The next track, “10 Years,” is the album highlight, a heartbreaking acoustic number about growing older in the working world, and not being exactly sure how you feel about doing so. “It takes ten years to dig your own grave,” Sonin sings, plaintively, in a double-tracked vocal over a sparse finger-picked guitar figure. “It takes ten years to convince yourself that’s safe. This is the safe way, this is the best way, this is the only way, to die alone in Albany,” he continues, before really sticking the stake in the hearts of thousands of cubicle-dwellers with these lines: “Ambition will only leave you wanting. Ambition will never get you any further. Ambition will only leave you waiting . . . another ten years.” This is a devastatingly powerful song, bleak in its words, but yet somehow hopeful, or at least wistful, in its music. Haunting, either way.

“Jordan By Way of 16 Horsepower and Papa M” is Same Thing 34 Times‘ longest and noisiest track, a sprawling construction whose inspirations are laid clear in its title, which references Slint guitarist David Pajo and post-No Depression noisy-country howlers 16 Horsepower.
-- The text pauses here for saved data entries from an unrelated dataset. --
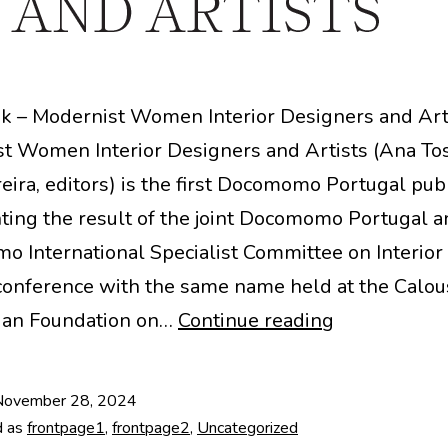
 – Modernist Women Interior Designers and Art
t Women Interior Designers and Artists (Ana Tos
eira, editors) is the first Docomomo Portugal publ
ting the result of the joint Docomomo Portugal a
 International Specialist Committee on Interior
 conference with the same name held at the Calou
Modernist
ian Foundation on…
Continue reading
Women
Interior
November 28, 2024
Designers
d as
frontpage1
,
frontpage2
,
Uncategorized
The albums closes with another melodic-acoustic number, “Long Day,” featuring Sonin singing sweet words of sorrow at the higher end of his vocal range atop a pretty finger-picked guitar figure. The song’s sole lyrics: “It’s been a long day, without you.” Can you boil loneliness and longing down into any fewer words? I don’t think you can.

All in all, this eight song set is simply magnificent, and deserves to widely heard. Nicely enough, the entire disc is available for free download or streaming, here. (An assortment of his other albums can also be downloaded on this page. My favorites of the earlier discs are We Take the Dead and the Snow and Make Soup and Jelly Legs/Bed Sores).  I’m tremendously glad to have had the chance to get to know K. Sonin’s music while I lived in Albany, and hope he continues to make records as fine as this one. I suspect that he will.